[Items from a dataset]
=== Begin Enclosure ===
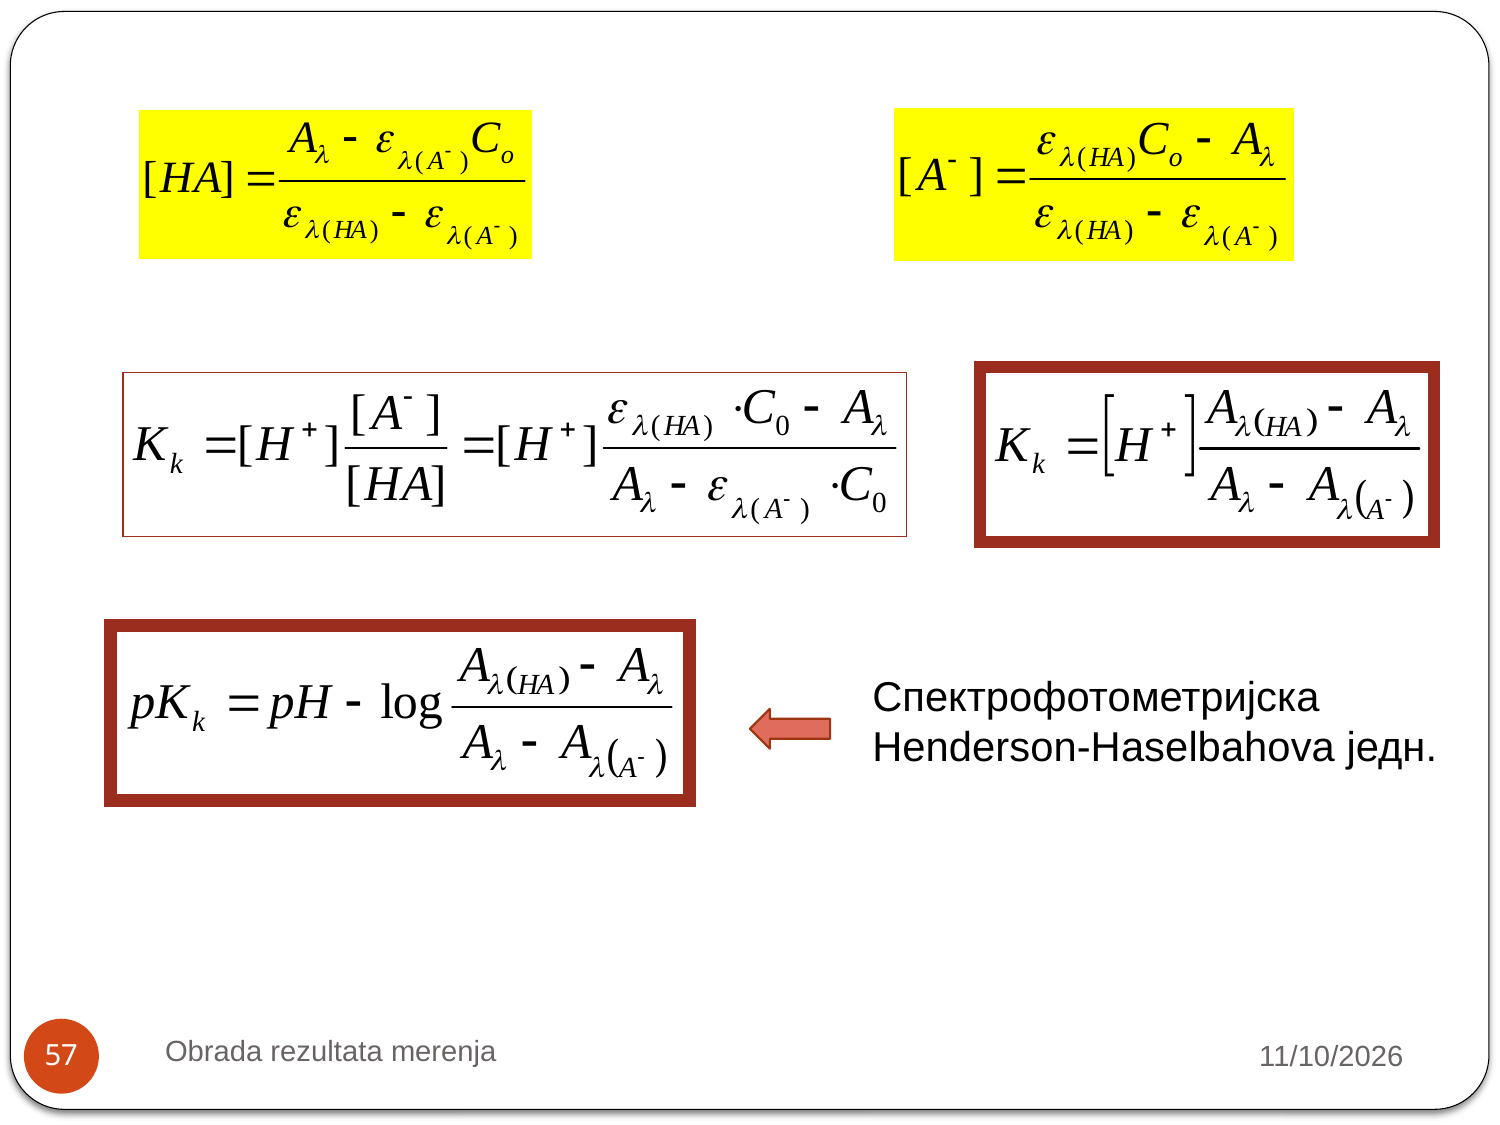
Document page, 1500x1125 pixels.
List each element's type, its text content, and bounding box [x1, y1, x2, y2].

footer Obrada rezultata merenja [150, 1012, 800, 1088]
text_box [138, 109, 533, 260]
text_box Спектрофотометријска Henderson-Haselbahova једн. [857, 661, 1452, 777]
slide_number 57 [23, 1018, 99, 1094]
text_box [116, 631, 684, 795]
text_box [749, 707, 832, 750]
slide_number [1012, 1015, 1419, 1094]
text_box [893, 107, 1295, 262]
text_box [123, 373, 907, 536]
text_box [985, 373, 1428, 537]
=== End Enclosure ===
- [TASK BRIEF]: Your copy should hold each line above exactly and no pictures at all.

- [ANSWER TO THIS EXERCISE]:
Document page, 1500x1125 pixels.
List each element's type, its text content, and bounding box [x1, y1, x2, y2].

footer Obrada rezultata merenja [150, 1012, 800, 1088]
text_box [138, 109, 533, 260]
text_box Спектрофотометријска Henderson-Haselbahova једн. [857, 661, 1452, 777]
slide_number 57 [23, 1018, 99, 1094]
text_box [116, 631, 684, 795]
text_box [749, 707, 832, 750]
slide_number [1012, 1015, 1419, 1094]
text_box [893, 107, 1295, 262]
text_box [123, 373, 907, 536]
text_box [985, 373, 1428, 537]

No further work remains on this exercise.